The restaurant will not want a general manager whose has experience in a different type of restaurant.

There are important skills needed as a non-manger that are learned by experience only. The general manager position isn’t the place to ‘learn on the job.’ It isn’t the place for someone who wants to sit behind a desk. A good general manager will have experience as a dishwasher, and help unload the truck, as a cashier, and trainer.

A smart hiring manager will also look for a general manager who is comfortable coaching, rewarding, and can tactfully discipline employees without drawing legal or labor board retaliation.

This isn’t a 9-5 job. An average work week can be 60+ hours. There needs to be a strong sense of integrity.

When hiring a general manager the recruiter should feel like ‘the interviewer is interviewing another interviewer. The general manager candidate should get the questions, know what to answer without needing to think, and even anticipate the purpose and directive.

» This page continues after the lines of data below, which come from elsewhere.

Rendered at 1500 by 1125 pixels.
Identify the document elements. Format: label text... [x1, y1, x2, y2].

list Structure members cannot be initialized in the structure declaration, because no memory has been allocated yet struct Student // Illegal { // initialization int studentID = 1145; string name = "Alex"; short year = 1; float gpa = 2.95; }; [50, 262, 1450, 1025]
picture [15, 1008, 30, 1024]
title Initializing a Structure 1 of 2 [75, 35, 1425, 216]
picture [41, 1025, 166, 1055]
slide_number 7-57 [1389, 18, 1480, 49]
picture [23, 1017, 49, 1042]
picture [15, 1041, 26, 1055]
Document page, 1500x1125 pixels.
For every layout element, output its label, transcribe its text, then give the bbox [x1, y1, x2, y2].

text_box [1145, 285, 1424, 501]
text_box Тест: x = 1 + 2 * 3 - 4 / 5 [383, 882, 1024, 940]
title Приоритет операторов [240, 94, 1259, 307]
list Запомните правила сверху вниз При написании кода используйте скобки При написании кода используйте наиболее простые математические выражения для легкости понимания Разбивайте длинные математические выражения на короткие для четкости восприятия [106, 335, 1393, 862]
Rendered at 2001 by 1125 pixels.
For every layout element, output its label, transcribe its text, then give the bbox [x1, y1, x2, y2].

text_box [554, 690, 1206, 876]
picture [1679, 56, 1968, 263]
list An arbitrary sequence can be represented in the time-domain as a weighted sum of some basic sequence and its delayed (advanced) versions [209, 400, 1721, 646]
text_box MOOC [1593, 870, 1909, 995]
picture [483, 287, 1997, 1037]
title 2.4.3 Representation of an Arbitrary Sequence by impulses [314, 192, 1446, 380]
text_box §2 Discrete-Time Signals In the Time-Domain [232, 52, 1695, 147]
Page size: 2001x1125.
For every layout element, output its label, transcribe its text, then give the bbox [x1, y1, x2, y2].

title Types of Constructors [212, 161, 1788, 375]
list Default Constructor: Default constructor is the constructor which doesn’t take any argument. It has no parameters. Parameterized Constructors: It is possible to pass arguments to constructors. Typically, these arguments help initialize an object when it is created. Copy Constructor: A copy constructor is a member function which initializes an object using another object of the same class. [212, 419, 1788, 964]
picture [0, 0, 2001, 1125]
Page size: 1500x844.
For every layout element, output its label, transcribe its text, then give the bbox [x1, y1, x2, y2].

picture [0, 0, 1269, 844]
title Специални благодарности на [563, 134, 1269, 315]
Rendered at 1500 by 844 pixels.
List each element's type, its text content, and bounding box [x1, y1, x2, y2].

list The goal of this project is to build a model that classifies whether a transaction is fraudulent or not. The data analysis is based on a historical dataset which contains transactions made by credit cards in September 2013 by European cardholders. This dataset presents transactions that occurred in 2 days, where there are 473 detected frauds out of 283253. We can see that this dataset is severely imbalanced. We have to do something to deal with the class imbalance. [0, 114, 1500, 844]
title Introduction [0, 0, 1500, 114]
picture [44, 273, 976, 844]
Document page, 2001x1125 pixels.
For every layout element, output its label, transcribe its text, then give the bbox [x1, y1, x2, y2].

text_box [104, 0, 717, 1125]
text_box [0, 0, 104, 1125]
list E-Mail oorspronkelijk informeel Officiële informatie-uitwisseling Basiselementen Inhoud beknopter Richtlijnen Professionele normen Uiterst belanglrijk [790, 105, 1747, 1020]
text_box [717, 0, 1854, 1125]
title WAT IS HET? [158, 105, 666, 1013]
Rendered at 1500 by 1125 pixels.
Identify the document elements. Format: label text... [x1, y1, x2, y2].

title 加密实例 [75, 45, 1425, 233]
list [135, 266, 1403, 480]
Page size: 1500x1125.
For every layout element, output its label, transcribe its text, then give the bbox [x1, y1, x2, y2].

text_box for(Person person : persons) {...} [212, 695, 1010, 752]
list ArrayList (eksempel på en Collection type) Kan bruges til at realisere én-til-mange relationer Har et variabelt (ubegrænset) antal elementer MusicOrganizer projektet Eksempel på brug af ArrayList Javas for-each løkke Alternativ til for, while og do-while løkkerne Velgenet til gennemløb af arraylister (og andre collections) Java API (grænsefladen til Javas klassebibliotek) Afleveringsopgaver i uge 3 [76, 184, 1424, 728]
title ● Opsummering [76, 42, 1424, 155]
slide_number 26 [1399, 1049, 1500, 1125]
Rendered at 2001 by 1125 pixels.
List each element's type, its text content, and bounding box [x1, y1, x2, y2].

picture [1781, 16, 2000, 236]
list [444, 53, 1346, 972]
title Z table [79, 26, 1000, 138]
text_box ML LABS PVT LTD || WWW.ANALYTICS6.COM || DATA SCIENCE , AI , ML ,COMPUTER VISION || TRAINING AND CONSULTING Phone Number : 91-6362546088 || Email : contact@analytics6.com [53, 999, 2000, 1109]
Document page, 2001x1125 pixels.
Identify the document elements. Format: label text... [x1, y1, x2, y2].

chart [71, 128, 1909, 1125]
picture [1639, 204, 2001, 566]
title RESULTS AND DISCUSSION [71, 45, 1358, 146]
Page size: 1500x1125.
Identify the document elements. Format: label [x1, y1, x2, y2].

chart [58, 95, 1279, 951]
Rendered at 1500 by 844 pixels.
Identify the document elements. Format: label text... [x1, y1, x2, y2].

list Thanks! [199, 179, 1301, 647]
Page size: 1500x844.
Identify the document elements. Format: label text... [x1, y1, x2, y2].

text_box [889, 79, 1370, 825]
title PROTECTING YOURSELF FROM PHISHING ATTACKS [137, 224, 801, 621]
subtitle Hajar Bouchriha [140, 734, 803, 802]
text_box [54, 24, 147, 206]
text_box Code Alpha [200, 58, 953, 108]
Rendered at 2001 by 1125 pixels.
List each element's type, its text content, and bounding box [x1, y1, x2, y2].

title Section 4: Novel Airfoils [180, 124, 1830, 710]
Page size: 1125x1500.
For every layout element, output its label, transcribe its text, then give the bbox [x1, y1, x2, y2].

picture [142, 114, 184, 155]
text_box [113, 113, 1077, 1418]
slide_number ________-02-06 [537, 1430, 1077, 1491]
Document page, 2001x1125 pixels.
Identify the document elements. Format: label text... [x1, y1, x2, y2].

A smart interview will offer the name and experience of the software used, companies they’ve purchased from, and organizations they’ve worked with.

It may also be advantageous to highlight any event planning or projects that came off successfully. This service may not be offered by the restaurant, but the skills needed can benefit most restaurants.

If your Candidate cannot market themselves successfully then they cannot market the restaurant. A general manager who has no interest in marketing and advertising – or thinks they can do it themselves – can only do half the job. Today the general manager needs to focus on print, facebook, twitter, and even community involvement.

Before you leave the interview make sure you’ve focused on the owners.

A general manager is the only person who has the owner’s back. The owner has invested their life, their wealth, and their future into a restaurant business. It is the general manager’s responsibility to protect that investment.